Walter Callaghan served in the 54th Battalion, which he joined in the Somme region of France in January 1917. Exposed to the elements and German artillery fire, the hardships and horror of trench warfare took their toll. In April 1917 Walter was hospitalised with “pyrexia of uncertain origin”. While the exact nature of his illness is unknown, this term was often used to describe men suffering symptoms of post traumatic stress disorder, or “shell shock”, as it was known.
Rejoining his unit in June, in the following months, Walter and the 54th Battalion moved north to the Ypres region of Belgium. His first major battle came on the 26th of November when he participated in the battle of Polygon Wood. Australian troops successfully took their objectives and held off German counter attacks, but suffered over 5,700 casualties in a single day.
In late November Walter was again hospitalised, this time with “trench fever”, an illness usually caused by lice, which were present in large numbers due to the difficult and unsanitary conditions that troops were forced to endure.
His traumatic experience of war was made harder by the knowledge that his two younger brothers, Horace and Stanley, had already been killed. Recognising her husband’s trauma and the tragedy faced by the Callaghan family, in late January 1918 Walter’s wife wrote to the authorities pleading for him to be allowed to come home. He was having fits and rapidly losing weight. She pleaded: “I feel very worried about him. He lost two brothers in 1916 one in July and one in November: so I really think his mother has done her share for her country and there is no more that can go”. Despite her pleas, Walter Callaghan continued to serve at the front.
On the 13th of April 1918, after having moved back south to the Somme region, Walter and his unit came under heavy German artillery fire as they were in the process of being relieved from front line duties. Walter was hospitalised with shrapnel wounds to his left hand, an injury that was so severe that he was sent to England to recover.

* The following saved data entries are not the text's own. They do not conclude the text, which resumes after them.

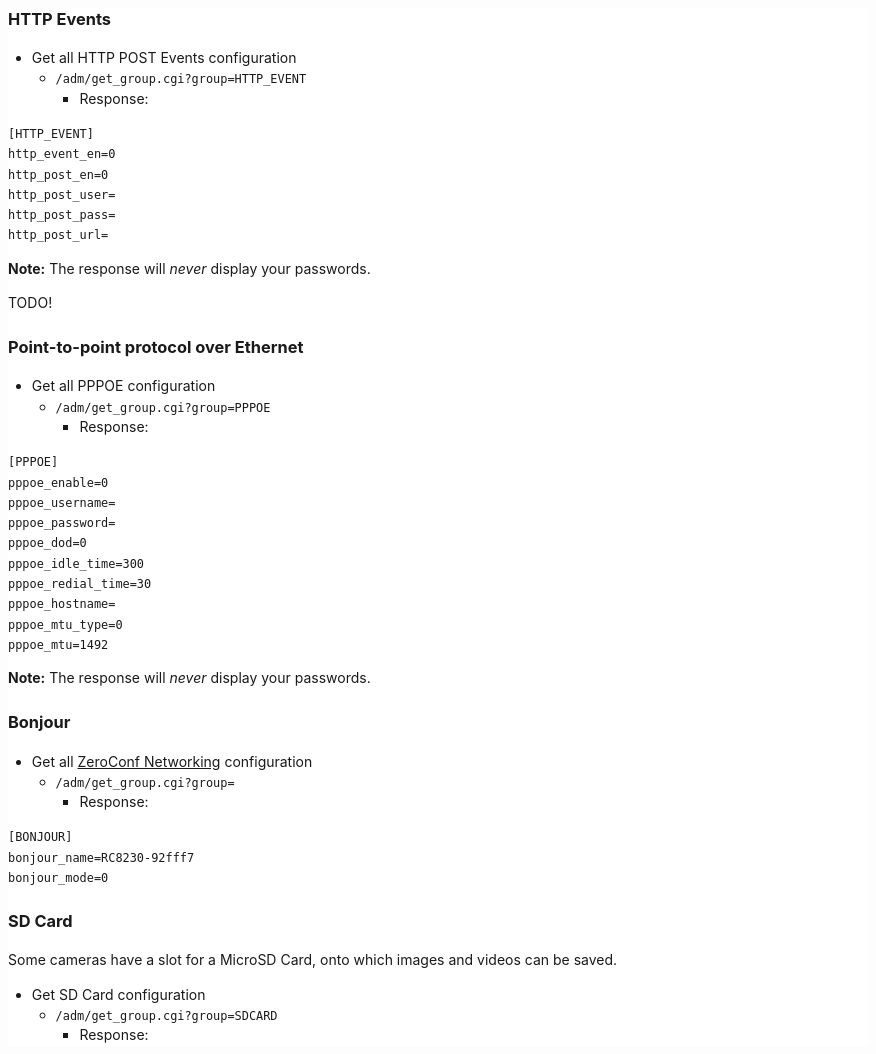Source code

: ### HTTP Events
* Get all HTTP POST Events configuration
    * `/adm/get_group.cgi?group=HTTP_EVENT`
        * Response:

```
[HTTP_EVENT]
http_event_en=0
http_post_en=0
http_post_user=
http_post_pass=
http_post_url=
```

**Note:** The response will *never* display your passwords.

TODO!

### Point-to-point protocol over Ethernet
* Get all PPPOE configuration
    * `/adm/get_group.cgi?group=PPPOE`
        * Response:

```
[PPPOE]
pppoe_enable=0
pppoe_username=
pppoe_password=
pppoe_dod=0
pppoe_idle_time=300
pppoe_redial_time=30
pppoe_hostname=
pppoe_mtu_type=0
pppoe_mtu=1492
```

**Note:** The response will *never* display your passwords.


### Bonjour
* Get all [ZeroConf Networking](https://en.wikipedia.org/wiki/Bonjour_%28software%29) configuration
    * `/adm/get_group.cgi?group=`
        * Response:

```
[BONJOUR]
bonjour_name=RC8230-92fff7
bonjour_mode=0
```

### SD Card

Some cameras have a slot for a MicroSD Card, onto which images and videos can be saved.

* Get SD Card configuration
    * `/adm/get_group.cgi?group=SDCARD`
        * Response:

He rejoined his unit in late August 1918, but his return to the front was to be brief. On the 1st of September, months before the end of the war, Walter was wounded in action during the assault on Mont St. Quentin. He and his unit jumped out of their trenches at 5 am into a heavy German bombardment. Walter was badly gassed, and received severe gunshot wounds to the head. Everything was done to try and save him, but he passed away in hospital on the 4th of September.
His remains now lie in the St Sever Cemetery Extension in France, along with over 8,000 Commonwealth soldiers who died in the First World War.
He was 31 years old. Survived by his wife and young daughter, and the third of three brothers to die in the war, the loss of the Callaghans had a huge impact on their home town of Lithgow. In October 1918, their mother was honoured by opening the Lithgow Soldiers’ Memorial, a small gesture by the town to acknowledge the sacrifice of her sons.